> Activity: Print exactly, and only, the lines from the one that has "box from (119, 87) to (313, 234)" through the end of the material below, with both ends included and the pictures omitted.

> Data provided:
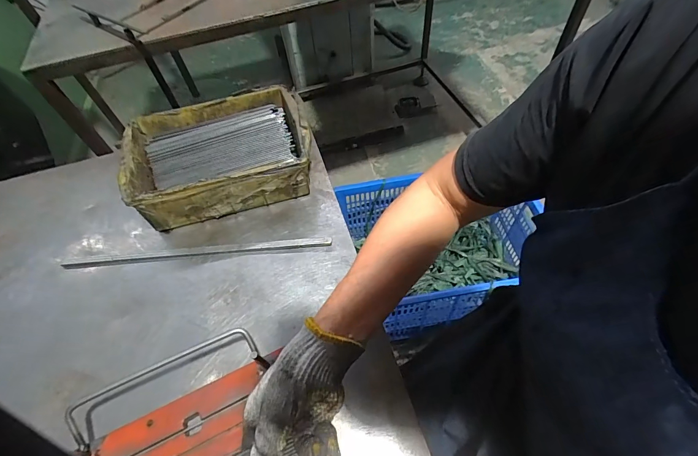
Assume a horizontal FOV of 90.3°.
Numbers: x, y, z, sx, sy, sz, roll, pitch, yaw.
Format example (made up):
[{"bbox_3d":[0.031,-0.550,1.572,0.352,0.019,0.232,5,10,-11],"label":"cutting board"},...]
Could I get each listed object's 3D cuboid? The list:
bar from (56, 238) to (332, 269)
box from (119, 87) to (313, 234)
[{"bbox_3d":[-0.206,0.032,0.466,0.359,0.008,0.015,-6,55,1],"label":"bar"},{"bbox_3d":[-0.183,-0.107,0.518,0.253,0.078,0.175,-15,55,-5],"label":"box"}]

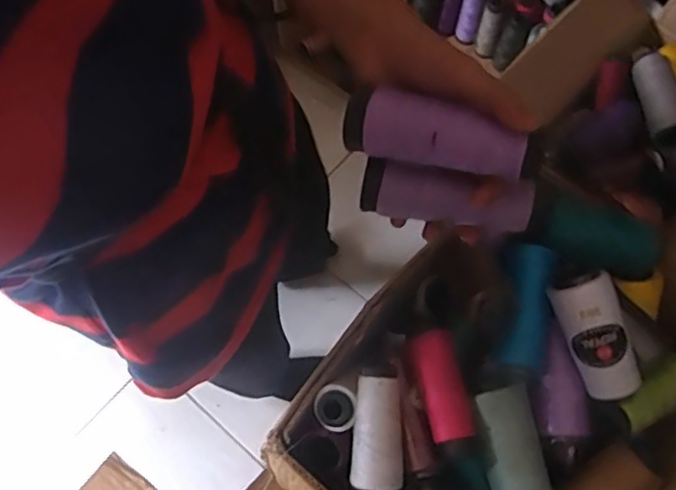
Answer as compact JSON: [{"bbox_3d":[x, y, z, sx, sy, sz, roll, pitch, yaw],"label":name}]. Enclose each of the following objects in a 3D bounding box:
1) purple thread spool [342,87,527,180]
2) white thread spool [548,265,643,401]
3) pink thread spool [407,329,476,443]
[{"bbox_3d":[0.057,-0.063,0.371,0.108,0.039,0.033,19,64,23],"label":"purple thread spool"},{"bbox_3d":[0.217,0.072,0.518,0.049,0.041,0.113,-21,91,-10],"label":"white thread spool"},{"bbox_3d":[0.088,0.120,0.525,0.035,0.035,0.089,-15,68,-5],"label":"pink thread spool"}]

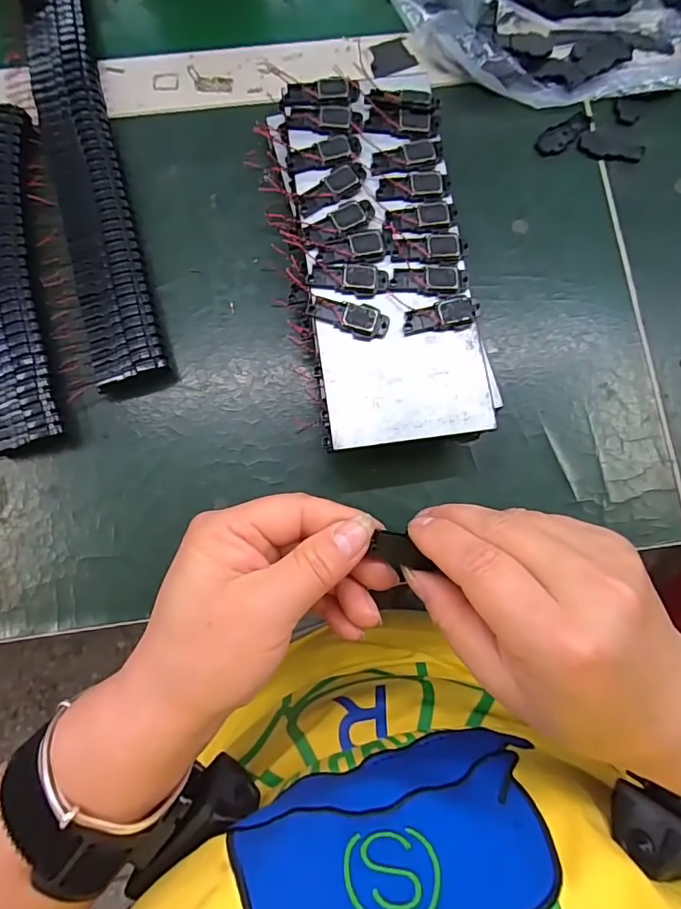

> Exercise output:
box from (119, 87) to (313, 234)
[{"bbox_3d":[-0.206,0.032,0.466,0.359,0.008,0.015,-6,55,1],"label":"bar"},{"bbox_3d":[-0.183,-0.107,0.518,0.253,0.078,0.175,-15,55,-5],"label":"box"}]

Answer as compact JSON: [{"bbox_3d":[x, y, z, sx, sy, sz, roll, pitch, yaw],"label":name}]. Enclose each of the following objects in a 3D bounding box:
1) purple thread spool [342,87,527,180]
2) white thread spool [548,265,643,401]
3) pink thread spool [407,329,476,443]
[{"bbox_3d":[0.057,-0.063,0.371,0.108,0.039,0.033,19,64,23],"label":"purple thread spool"},{"bbox_3d":[0.217,0.072,0.518,0.049,0.041,0.113,-21,91,-10],"label":"white thread spool"},{"bbox_3d":[0.088,0.120,0.525,0.035,0.035,0.089,-15,68,-5],"label":"pink thread spool"}]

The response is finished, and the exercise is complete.